In 2008, Cape Coral home owners paid the vast majority of more than $12 million collected by the city for the Stormwater Utility. However there were 609 property owners who paid nothing and an additional 785 who received partial exemptions from paying. It is also a fact that the fee I pay, has more than doubled since I moved into my home.

I asked to see a list of those properties which pay nothing and discovered many of them are very large parcels of land located adjacent to city streets and major roads and I wondered why they were exempted from paying anything because the City’s Code of Ordinances has this to say about exemptions:

“The following properties shall be exempt from the stormwater user fees provided the owner(s) of the properties comply with the provisions of State Statute 22-8 and prove by a preponderance of the evidence that the subject parcel falls into one of the following categories:

(1) Undeveloped property no part of which abuts public street(s), paved private street(s) and/or waterway(s); or

(2) Property which has no impact on any city stormwater facilities because it falls into one of the following categories:

a. Property from which any and all runoff drains directly and exclusively into state waters without impacting the city stormwater systems; or

b. Property for which all stormwater is contained on the property and from which no runoff drains off the property.”

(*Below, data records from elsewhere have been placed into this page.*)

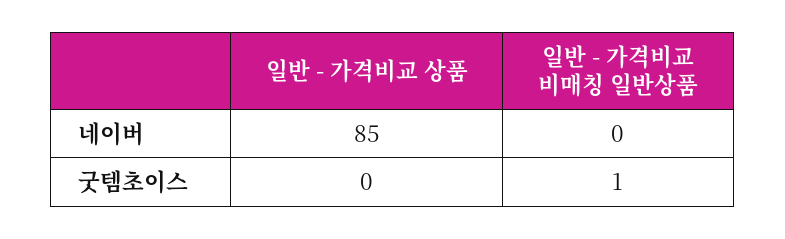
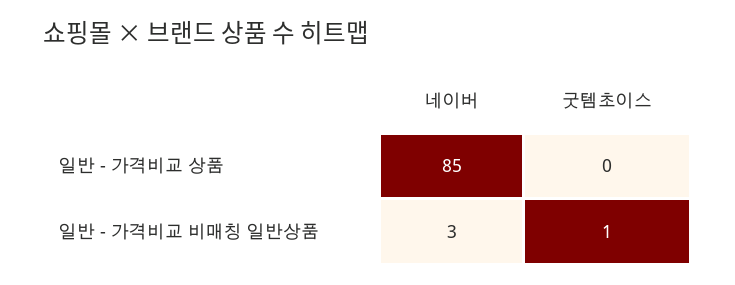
일반 - 가격비교 비매칭 일반상품, 네이버: 0 -> 3

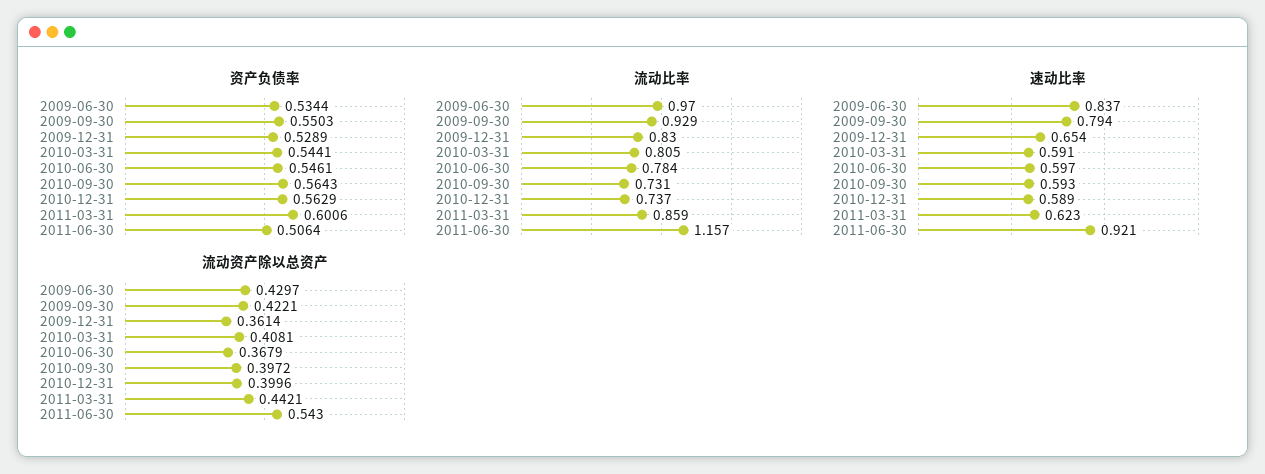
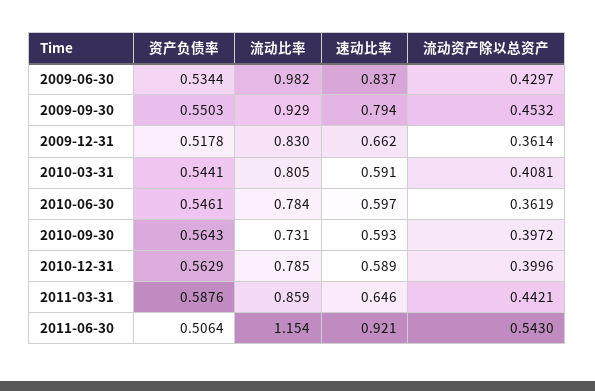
资产负债率, 2009-12-31: 0.5289 -> 0.5178
资产负债率, 2011-03-31: 0.6006 -> 0.5876
流动比率, 2009-06-30: 0.97 -> 0.982
流动比率, 2010-12-31: 0.737 -> 0.785
流动比率, 2011-06-30: 1.157 -> 1.154
速动比率, 2009-12-31: 0.654 -> 0.662
速动比率, 2011-03-31: 0.623 -> 0.646
流动资产除以总资产, 2009-09-30: 0.4221 -> 0.4532
流动资产除以总资产, 2010-06-30: 0.3679 -> 0.3619

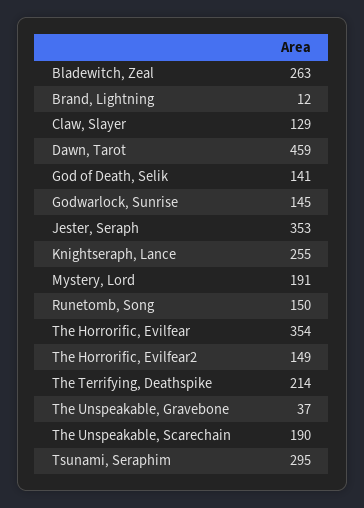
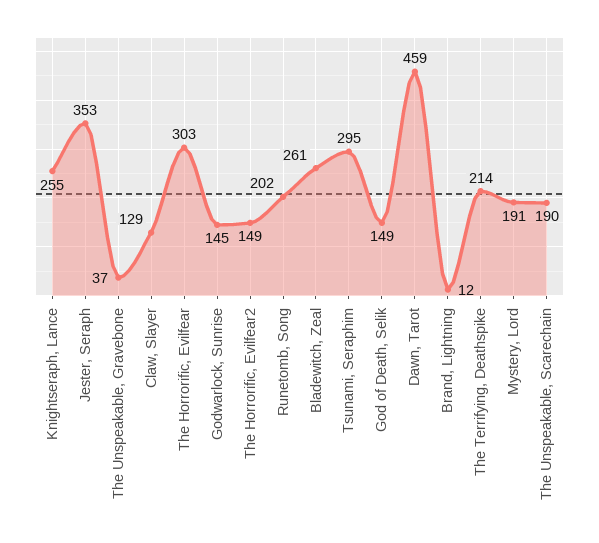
Bladewitch, Zeal: 263 -> 261
God of Death, Selik: 141 -> 149
Runetomb, Song: 150 -> 202
The Horrorific, Evilfear: 354 -> 303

It is hard for me to believe that many of the parcels I looked at, meet the conditions stated in our code yet they were granted 100 percent exemptions. In a case that came before the Florida Supreme Court, it said: “The complainants contended that they received no benefit from the drainage district since their property was elevated. This Court held that the land owners were nevertheless benefited. This Court stated:

In the absence of a flagrant abuse of legislative power or of purely arbitrary legislative action, which invades organic property rights, the state may by statute establish drainage district and tax lands therein for local improvement; and none of such lands may escape appropriate taxation for the local improvement solely because they will not receive direct or exactly equal benefits, where no arbitrary and oppressive action is clearly and fully shown. The State Legislature and the Board of County Commissioners of Sarasota County acting in their legislative capacities determined by direct legislative enactments that land owners who contribute to the stormwater problem by increasing the amount of stormwater that is put into the system and by permitting rain water containing pollutants into the system benefit from the system since it controls and treats the stormwater problems which these properties create. These findings of legislative fact establishing benefit to such property owners based on their contribution to the need for the system should not be set aside by the Courts absent a finding of arbitrary action or plain abuse.”

Please note there is no talk about 100 percent exemption in the Supreme Court decision. In fact, the Supreme Court said all property owners receive some benefit from actions taken by the Stormwater utility. It is a fact that land values increase when flooding conditions are eliminated by the Stormwater Utility.

It is time to rewrite the Ordinance to eliminate any 100 percent exemptions and to reduce the amount paid by homeowners. I also believe the maximum discount should not exceed 50 percent.